The Afghan Taliban are mediating between Pakistan and the banned Tehreek-i-Taliban Pakistan (TTP) but no agreement has been reached so far, said Afghanistan’s acting Foreign Minister Amir Khan Muttaqi on Sunday.
In an interview with BBC News Urdu, the official representing the regime in Kabul said the Afghan Taliban were acting as mediators on the desire of both the parties in Pakistan.
Muttaqi said the two sides had not yet reached an agreement, but the process has had a “good” start, leading to the announcement of a month-long ceasefire.
He hoped that the process would not encounter any obstacles in the future and that relations between the government and the TTP would improve.
Speaking to the BBC, in what the publication said was his first interview with a female journalist, the Afghan minister said that Daesh (the militant Islamic State group) was a threat to Afghanistan.
“However, the Taliban government has eliminated it from a major part of the country,” he said.
“Isolated incidents can take place anywhere in the world. Previously, 70 per cent of Afghanistan was under the control of the Islamic Emirate. Now, the Taliban have purged these areas of the presence of Daesh,” he said, adding that they were present in areas ruled by the former Kabul government.
After the Taliban took over, Daesh started surfacing in these areas but the Taliban government took effective measures to “control” them and confine them to certain areas, he said.

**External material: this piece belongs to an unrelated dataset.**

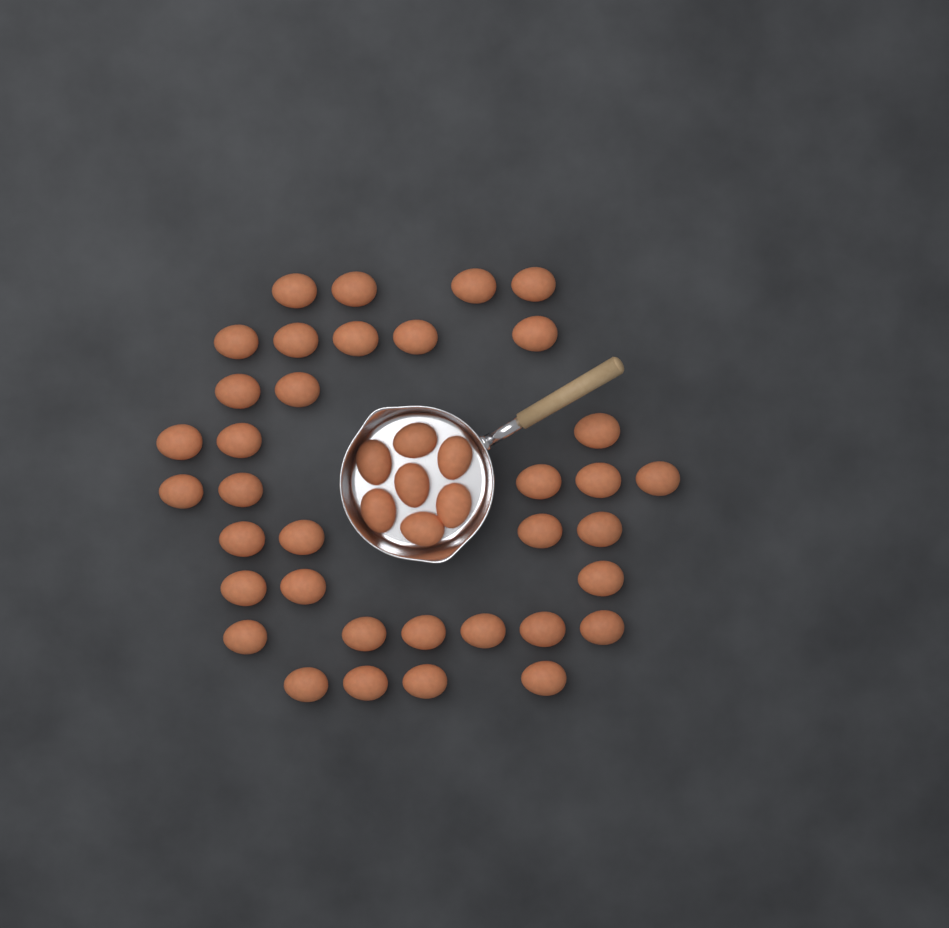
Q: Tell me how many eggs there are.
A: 43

“Isolated (terrorist) incidents occur at some places such as mosques, which can also take place anywhere in the world,” he said.
Ties with India
When asked about relations with New Delhi, the Afghan official said that Afghanistan did not want conflict with any country, including India.
“We do not want Afghanistan to have a conflict with any other country or to have challenges arise that could affect our nation, therefore, we will continue to work on this issue,” he said.

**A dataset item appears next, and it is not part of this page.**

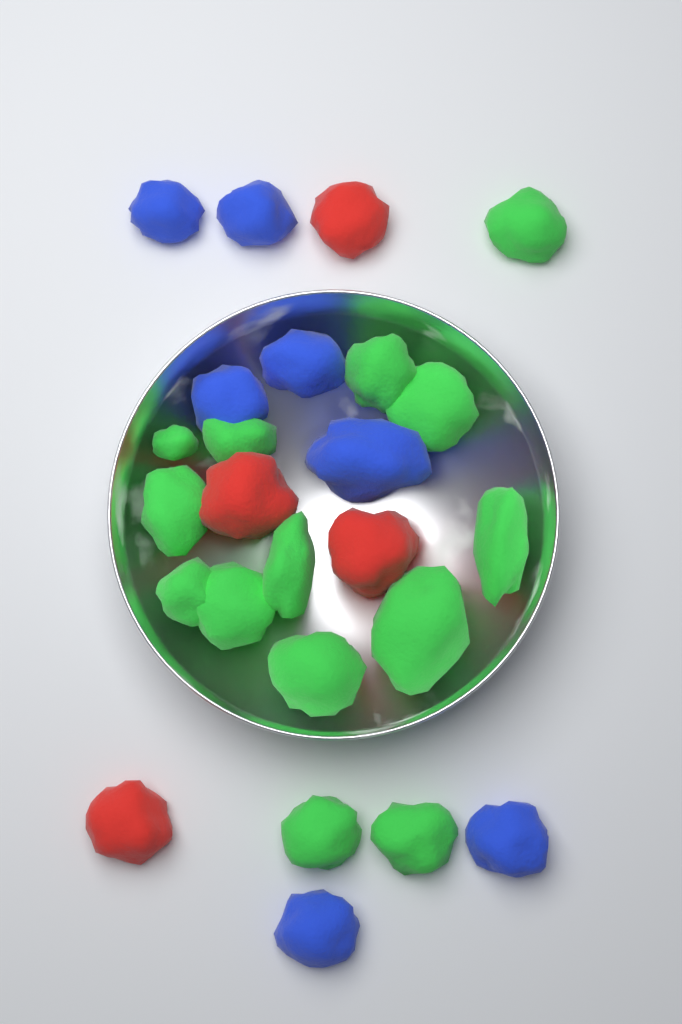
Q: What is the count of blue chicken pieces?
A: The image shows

When asked whether there was a reaction from China or Pakistan on Afghanistan’s close ties with India, Muttaqi referred to recent meetings held in Moscow.
“When we participated in the Moscow conference, the representatives of India, Pakistan and several other countries were also present. We had a positive conversation and will hopefully not oppose any country,” he said.
Women’s rights and education
The Afghan official also dispelled the impression that women were being excluded from different fields.
“Women have 100 per cent inclusion in the health sector. They are also teaching in the education sector. […] They are working in each and every one of those sectors where they are required,” he claimed.
“We have no such policy to deny women of their rights in any field,” he remarked. He said that the Taliban government had not fired any female official who had worked under the previous government.
“Their salaries as well as opportunities for education and employment were also not affected,” he said.
However, Muttaqi conceded that educational institutions in some areas of Afghanistan remain closed, citing the Covid-19 pandemic as the reason.
“Educational institutes are closed in no province. Educational institutes are open across the country,” he said, adding that schools had been divided into three categories.
“All of the boys’ schools throughout the country are open while girl’s schools are open till class six,” he said. The Afghan minister stated that higher education institutes were open in some provinces, but not all.
So far, 75pc of schools have been opened, he said, adding that officials were continuously making progress in this regard.
During the interview, Muttaqi said that the Taliban government had fulfilled the international community’s demand for an inclusive government, which represented all stakeholders in Afghan society.
Asked what the group’s future course of action would be if the world did not recognise the Taliban, he said that the group was moving forward in its relations with the world and hoped that those ties would strengthen in the future.
He claimed that since the Afghan government consisted of representation from all areas and ethnicities, the world should recognise it.
“The incumbent Afghan government comprises staff and workers from the previous set-up that come up to approximately 500,000 people. If the world had recognised the previous government as an inclusive government, then why don’t they do the same with us,” he asked.
“If they mean a cabinet representing all areas, then we have a minister from Panjshir. People from Badakhshan, Faryab, Kandahar, Nangahar and Kabul are also present [in the cabinet]. Therefore, every country has its own definition of an inclusive government,” he said.
He said that the Taliban will continue to make efforts to make the government even more inclusive and grant the people their rights.